* **PROBLEM TO SOLVE**
Copy the listing below in full, exactly.

◇ ◇ ◇ ◇ ◇

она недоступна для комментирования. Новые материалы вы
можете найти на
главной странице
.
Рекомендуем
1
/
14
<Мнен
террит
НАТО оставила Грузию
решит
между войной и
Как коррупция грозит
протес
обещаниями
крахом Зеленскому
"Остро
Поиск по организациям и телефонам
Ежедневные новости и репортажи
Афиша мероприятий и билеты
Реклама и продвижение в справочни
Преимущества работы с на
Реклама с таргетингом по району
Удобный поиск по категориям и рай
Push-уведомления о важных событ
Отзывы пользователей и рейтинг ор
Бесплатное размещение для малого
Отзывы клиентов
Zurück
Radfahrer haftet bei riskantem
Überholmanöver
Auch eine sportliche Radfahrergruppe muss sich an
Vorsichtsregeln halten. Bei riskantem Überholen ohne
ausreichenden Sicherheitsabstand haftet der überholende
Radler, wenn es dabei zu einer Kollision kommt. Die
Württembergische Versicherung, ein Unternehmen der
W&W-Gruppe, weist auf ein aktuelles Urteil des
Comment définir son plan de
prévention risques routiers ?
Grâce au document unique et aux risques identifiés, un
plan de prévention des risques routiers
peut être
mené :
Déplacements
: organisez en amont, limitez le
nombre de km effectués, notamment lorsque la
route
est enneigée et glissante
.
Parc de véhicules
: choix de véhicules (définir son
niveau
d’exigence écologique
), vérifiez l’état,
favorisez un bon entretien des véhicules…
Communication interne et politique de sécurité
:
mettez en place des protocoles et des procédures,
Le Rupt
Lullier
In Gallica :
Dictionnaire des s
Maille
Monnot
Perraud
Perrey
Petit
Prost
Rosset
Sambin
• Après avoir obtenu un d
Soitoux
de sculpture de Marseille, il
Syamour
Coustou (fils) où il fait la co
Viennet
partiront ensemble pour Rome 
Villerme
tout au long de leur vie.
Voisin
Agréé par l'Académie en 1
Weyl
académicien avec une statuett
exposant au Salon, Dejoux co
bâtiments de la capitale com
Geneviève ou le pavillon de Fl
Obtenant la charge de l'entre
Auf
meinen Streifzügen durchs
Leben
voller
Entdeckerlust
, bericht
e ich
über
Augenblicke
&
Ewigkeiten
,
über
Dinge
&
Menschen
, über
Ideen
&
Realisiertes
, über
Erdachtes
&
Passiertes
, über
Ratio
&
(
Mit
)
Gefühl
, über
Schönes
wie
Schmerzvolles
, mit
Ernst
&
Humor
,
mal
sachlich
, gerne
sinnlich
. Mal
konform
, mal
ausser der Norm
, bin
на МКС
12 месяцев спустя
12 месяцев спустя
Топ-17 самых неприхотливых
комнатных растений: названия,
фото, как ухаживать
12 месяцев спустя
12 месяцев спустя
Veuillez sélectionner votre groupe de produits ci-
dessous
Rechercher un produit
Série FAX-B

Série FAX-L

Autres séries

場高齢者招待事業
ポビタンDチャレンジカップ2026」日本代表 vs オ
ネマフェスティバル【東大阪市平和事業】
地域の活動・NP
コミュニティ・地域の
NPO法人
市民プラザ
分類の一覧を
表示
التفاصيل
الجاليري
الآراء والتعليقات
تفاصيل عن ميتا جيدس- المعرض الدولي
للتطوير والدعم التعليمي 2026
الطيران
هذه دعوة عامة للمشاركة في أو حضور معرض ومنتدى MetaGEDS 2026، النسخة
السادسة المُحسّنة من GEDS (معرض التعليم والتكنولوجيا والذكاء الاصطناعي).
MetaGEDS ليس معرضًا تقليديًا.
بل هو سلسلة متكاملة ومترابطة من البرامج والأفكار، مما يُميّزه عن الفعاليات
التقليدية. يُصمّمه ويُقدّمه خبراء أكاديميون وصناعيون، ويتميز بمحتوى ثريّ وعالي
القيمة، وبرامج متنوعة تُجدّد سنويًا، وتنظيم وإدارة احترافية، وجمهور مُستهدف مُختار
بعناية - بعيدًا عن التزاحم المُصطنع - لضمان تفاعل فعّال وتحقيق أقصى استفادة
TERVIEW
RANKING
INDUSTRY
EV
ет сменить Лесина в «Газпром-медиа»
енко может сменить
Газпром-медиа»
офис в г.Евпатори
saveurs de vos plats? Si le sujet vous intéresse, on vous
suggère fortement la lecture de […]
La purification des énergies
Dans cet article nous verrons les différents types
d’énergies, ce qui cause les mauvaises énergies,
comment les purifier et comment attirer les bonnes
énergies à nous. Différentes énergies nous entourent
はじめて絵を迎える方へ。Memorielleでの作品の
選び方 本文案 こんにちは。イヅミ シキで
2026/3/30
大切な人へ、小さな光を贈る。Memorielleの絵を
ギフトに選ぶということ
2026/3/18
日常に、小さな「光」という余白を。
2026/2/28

◇ ◇ ◇ ◇ ◇

* **WRITTEN RESPONSE**
она недоступна для комментирования. Новые материалы вы
можете найти на
главной странице
.
Рекомендуем
1
/
14
<Мнен
террит
НАТО оставила Грузию
решит
между войной и
Как коррупция грозит
протес
обещаниями
крахом Зеленскому
"Остро
Поиск по организациям и телефонам
Ежедневные новости и репортажи
Афиша мероприятий и билеты
Реклама и продвижение в справочни
Преимущества работы с на
Реклама с таргетингом по району
Удобный поиск по категориям и рай
Push-уведомления о важных событ
Отзывы пользователей и рейтинг ор
Бесплатное размещение для малого
Отзывы клиентов
Zurück
Radfahrer haftet bei riskantem
Überholmanöver
Auch eine sportliche Radfahrergruppe muss sich an
Vorsichtsregeln halten. Bei riskantem Überholen ohne
ausreichenden Sicherheitsabstand haftet der überholende
Radler, wenn es dabei zu einer Kollision kommt. Die
Württembergische Versicherung, ein Unternehmen der
W&W-Gruppe, weist auf ein aktuelles Urteil des
Comment définir son plan de
prévention risques routiers ?
Grâce au document unique et aux risques identifiés, un
plan de prévention des risques routiers
peut être
mené :
Déplacements
: organisez en amont, limitez le
nombre de km effectués, notamment lorsque la
route
est enneigée et glissante
.
Parc de véhicules
: choix de véhicules (définir son
niveau
d’exigence écologique
), vérifiez l’état,
favorisez un bon entretien des véhicules…
Communication interne et politique de sécurité
:
mettez en place des protocoles et des procédures,
Le Rupt
Lullier
In Gallica :
Dictionnaire des s
Maille
Monnot
Perraud
Perrey
Petit
Prost
Rosset
Sambin
• Après avoir obtenu un d
Soitoux
de sculpture de Marseille, il
Syamour
Coustou (fils) où il fait la co
Viennet
partiront ensemble pour Rome 
Villerme
tout au long de leur vie.
Voisin
Agréé par l'Académie en 1
Weyl
académicien avec une statuett
exposant au Salon, Dejoux co
bâtiments de la capitale com
Geneviève ou le pavillon de Fl
Obtenant la charge de l'entre
Auf
meinen Streifzügen durchs
Leben
voller
Entdeckerlust
, bericht
e ich
über
Augenblicke
&
Ewigkeiten
,
über
Dinge
&
Menschen
, über
Ideen
&
Realisiertes
, über
Erdachtes
&
Passiertes
, über
Ratio
&
(
Mit
)
Gefühl
, über
Schönes
wie
Schmerzvolles
, mit
Ernst
&
Humor
,
mal
sachlich
, gerne
sinnlich
. Mal
konform
, mal
ausser der Norm
, bin
на МКС
12 месяцев спустя
12 месяцев спустя
Топ-17 самых неприхотливых
комнатных растений: названия,
фото, как ухаживать
12 месяцев спустя
12 месяцев спустя
Veuillez sélectionner votre groupe de produits ci-
dessous
Rechercher un produit
Série FAX-B

Série FAX-L

Autres séries

場高齢者招待事業
ポビタンDチャレンジカップ2026」日本代表 vs オ
ネマフェスティバル【東大阪市平和事業】
地域の活動・NP
コミュニティ・地域の
NPO法人
市民プラザ
分類の一覧を
表示
التفاصيل
الجاليري
الآراء والتعليقات
تفاصيل عن ميتا جيدس- المعرض الدولي
للتطوير والدعم التعليمي 2026
الطيران
هذه دعوة عامة للمشاركة في أو حضور معرض ومنتدى MetaGEDS 2026، النسخة
السادسة المُحسّنة من GEDS (معرض التعليم والتكنولوجيا والذكاء الاصطناعي).
MetaGEDS ليس معرضًا تقليديًا.
بل هو سلسلة متكاملة ومترابطة من البرامج والأفكار، مما يُميّزه عن الفعاليات
التقليدية. يُصمّمه ويُقدّمه خبراء أكاديميون وصناعيون، ويتميز بمحتوى ثريّ وعالي
القيمة، وبرامج متنوعة تُجدّد سنويًا، وتنظيم وإدارة احترافية، وجمهور مُستهدف مُختار
بعناية - بعيدًا عن التزاحم المُصطنع - لضمان تفاعل فعّال وتحقيق أقصى استفادة
TERVIEW
RANKING
INDUSTRY
EV
ет сменить Лесина в «Газпром-медиа»
енко может сменить
Газпром-медиа»
офис в г.Евпатори
saveurs de vos plats? Si le sujet vous intéresse, on vous
suggère fortement la lecture de […]
La purification des énergies
Dans cet article nous verrons les différents types
d’énergies, ce qui cause les mauvaises énergies,
comment les purifier et comment attirer les bonnes
énergies à nous. Différentes énergies nous entourent
はじめて絵を迎える方へ。Memorielleでの作品の
選び方 本文案 こんにちは。イヅミ シキで
2026/3/30
大切な人へ、小さな光を贈る。Memorielleの絵を
ギフトに選ぶということ
2026/3/18
日常に、小さな「光」という余白を。
2026/2/28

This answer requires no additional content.